Monday, October 31, 2011

39 Weeks : Baby Shower

When a friend of mine wanted to plan a baby shower for me a few days before I was going to be 39 weeks pregnant, I was certain my baby would be in attendance.  This is the first time I have been pregnant for this long.  My longest pregnancy in the past was 38 weeks and 4 days.  I know to most people I should not be complaining.  A lot of people go to 42 weeks, but for my tiny frame, space is running out.  The baby's head is so low, I dream about giving birth without realizing it.  Plus, I look the way most women look at 40 plus weeks.  No clothing fits and I cannot imagine this lasting much longer.

Enough of the complaining though.  I think I was supposed to go to my shower still pregnant.  It was such a blessing to me.  All this time, I have spent a lot of my pregnancy feeling isolated and disconnected.  It is hard to venture out of the house with three to four kids.  This last trimester my mom has been sick and in bed for almost three months.  I was afraid she would not be able to be involved with the birth.  So on top of not leaving my house much, my family dinners once a weeks were canceled and I spent my main social time on the phone.  This is basically what kept me feeling like a part of the rest of the world during this time.  My shower gave me a level of confidence, love, and support that I did not realize I needed.

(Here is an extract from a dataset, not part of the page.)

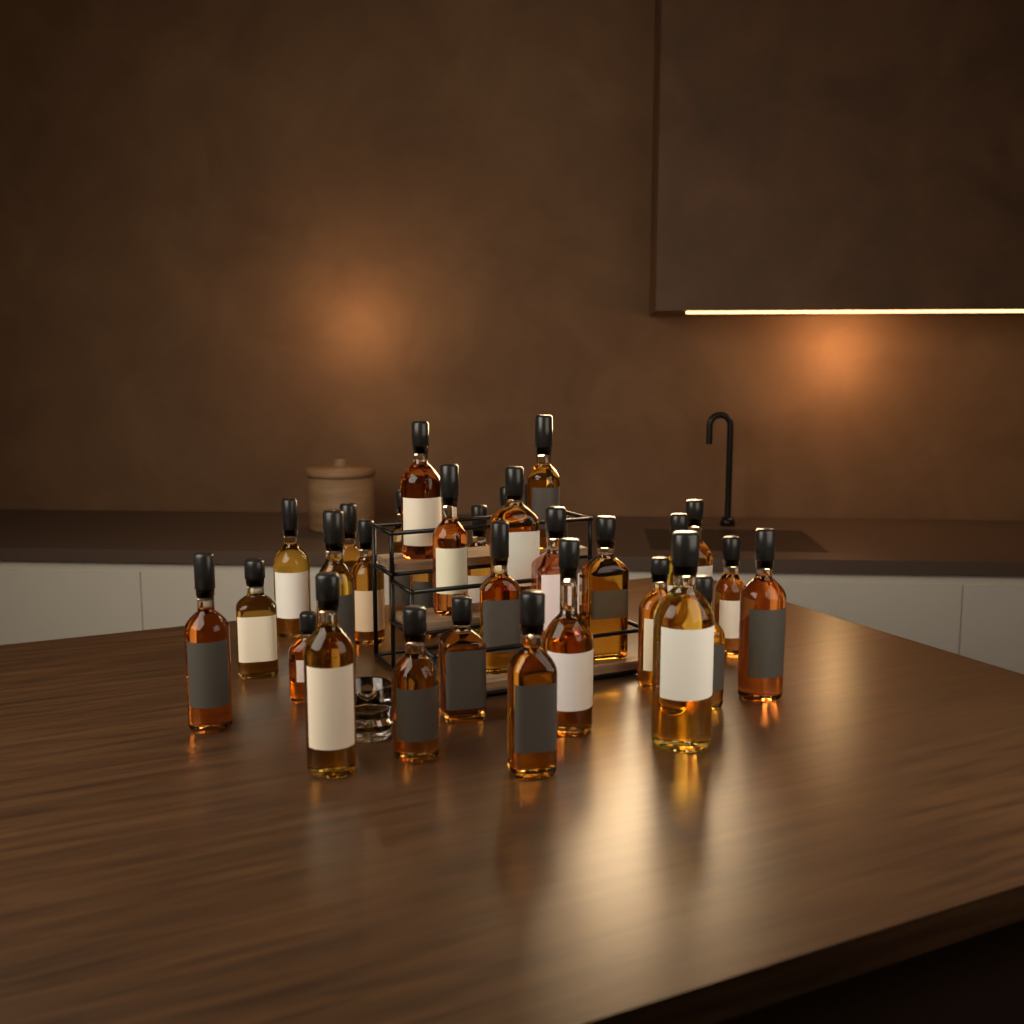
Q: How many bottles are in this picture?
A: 31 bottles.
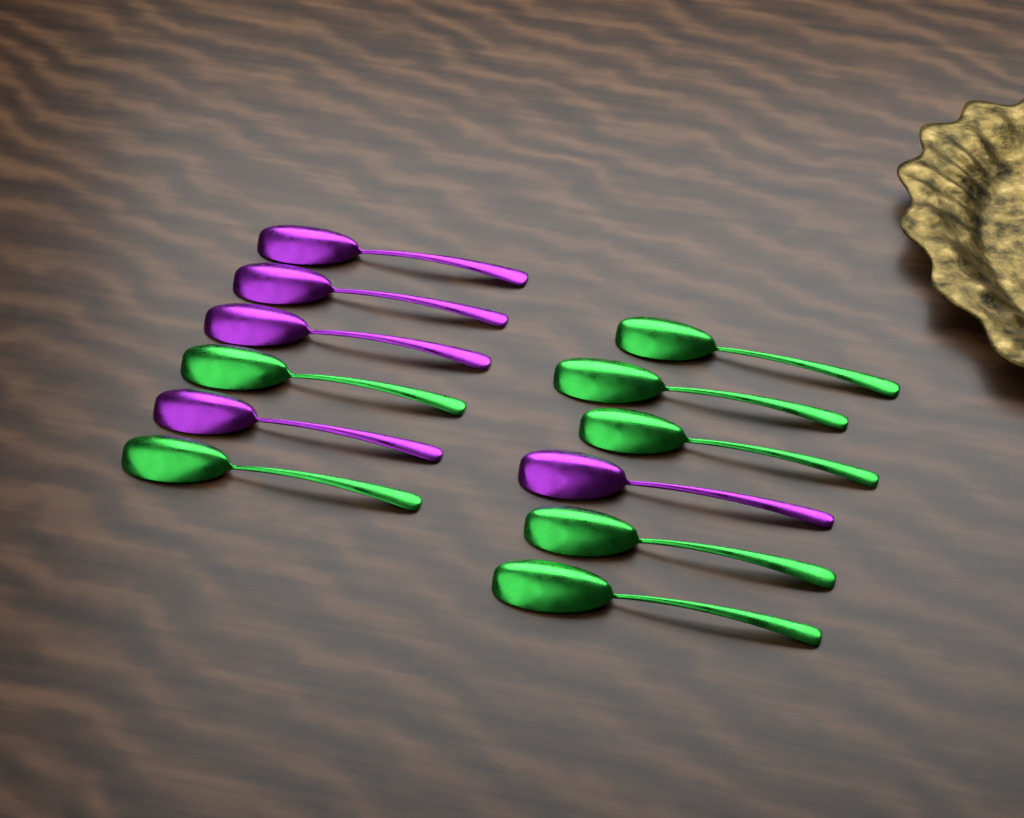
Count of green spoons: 7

Since I have four kids already, the shower was for me.  We had treats and sat drinking tea.  My favorite moments in life have been sitting around drinking tea with friends and family.  There was one fun game, but a lot of the time was devoted to blessing.  It was great, because blessed I was.  It has been ages since I have received prayer from a group of strong Christian women.  As they all prayed for me in turn I realized that everything I was struggling with was taken care of.  Each person's prayer matched with something I needed prayer for without me saying a word.  I felt at peace, relaxed, and released to really accept getting ready for this baby.  It has been challenging to think that a fifth child will fit in our home.  Our car will be filled and puzzled pieced together creatively with car seats.  Every time I walk past the birth tub I think about how nice it will be to finally get rid of it and have my room back, instead of focusing on how great it will be to have a baby in it. (Last time the birth tub really made the experience something I can barely describe with words.)  A part of me still does not feel like I will really have another baby in a few days.  I am thankful for these extra days of full nights of sleep and more time for me, but I also look forward to meeting my new baby. 

So as I trek into the unknown weeks for pregnancy, the ones I never thought I would experience, I am learning about not worrying so much.  If my labor is fast I need to accept that and if it is slow I need to figure out a way to cherish it.  This is much more easier said than done of course.  My cranky attitude is creeping up an me constantly.  A friend told me yesterday that the baby that took 42 weeks to come out is a very calm and peaceful child.  How much does the baby's personality play into his or her entry to the world?  I know I had so many struggles with the birth of my third child, but he is the one that runs up to everyone and hugs them.  He is loving and gentle and people have asked to borrow him.  So as I grow frustrated by the day, it is nice to think, maybe this baby is just happy and relaxed inside my belly. 

1 comment:

  1. So glad you felt special and blessed on Sunday! Laura and I saw each other yesterday and commented on how special this shower was, strong Christian women coming together and praying together - so rare, so needed.

    I'm excited for you to meet your next family member, get your body back and have more space in your bedroom!